Economic Inequity in Africa

Combating Inequality in Africa

This article highlights on the concept that economic inequity and politics are directly connected; unfortunately many times it is in a negative manner. With gaps increasing between social-economical classes, the rich become richer and the poor become poorer. The association with politics and economic inequality is the richer populations are in power, thus marginalizing on the poorer population due to their income and neglecting them. Accounts in South Africa and Sierra Leone are examined by looking at the economic state of the controllers versus a majority of the population.

Harsch, Ernest. “Combating Inequality in Africa.” Africa Renewal, Vol.20 #2. (accessed July 2008).

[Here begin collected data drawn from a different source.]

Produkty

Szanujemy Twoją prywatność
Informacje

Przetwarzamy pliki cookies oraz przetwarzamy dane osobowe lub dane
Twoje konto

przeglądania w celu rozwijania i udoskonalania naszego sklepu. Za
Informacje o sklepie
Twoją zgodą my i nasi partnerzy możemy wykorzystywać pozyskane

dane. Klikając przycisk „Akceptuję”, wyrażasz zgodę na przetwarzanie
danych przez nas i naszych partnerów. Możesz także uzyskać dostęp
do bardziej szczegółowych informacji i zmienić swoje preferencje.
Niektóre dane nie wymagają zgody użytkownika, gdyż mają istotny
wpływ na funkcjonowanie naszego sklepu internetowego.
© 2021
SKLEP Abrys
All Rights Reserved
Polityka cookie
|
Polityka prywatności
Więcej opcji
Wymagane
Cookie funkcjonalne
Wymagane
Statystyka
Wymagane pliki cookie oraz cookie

Zimbabwe Starves as Despair Grows

The economic collapse of one of the most affluent countries in Africa is causing a massive food crisis in Zimbabwe. Rural villages are out of hope because there is literally no food left on their land. The rare food rations that are given run out within weeks and thousands of children have then left school to search for food for their families. The suffering has spread outside of the lower class, the populations of major cities have felt the hit in their empty food stores and excessive food prices for few items like bread. The United Nations is making efforts to ration more money to Zimbabwe, because statistics are predicting that by 2009 45% of the population will be need assistance.

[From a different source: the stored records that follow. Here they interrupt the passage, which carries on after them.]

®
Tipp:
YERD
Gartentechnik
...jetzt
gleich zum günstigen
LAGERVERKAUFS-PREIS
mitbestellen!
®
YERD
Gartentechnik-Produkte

Biles, Peter. “Zimbabwe starves as despair grows.” BBC News. (accessed October 27, 2008).

Why Inequality Prevails in Cape Town

In Cape Town, South Africa, researched has been conducted to examine the economic differences of the inhabitants. What made this research different was that they were looking at people’s access to water, sanitation and electricity. By reviewing the amount of people with access to education, healthcare, etc. versus people with dangerous public transit and high crime rates. The reason behind Cape Town being “the most unequal city in the world” is their government’s need to put the city on the international map. The upper class is spending money to please travelers instead of improving the life for the people living in the city. The strive for international acceptance is seen in many countries in South America, Africa and Asia where their people are being denied.

McDonald, David. “Why inequality prevails in Cape Town.” Cape Times. 20081021062307379C101330. (accessed October 26, 2008).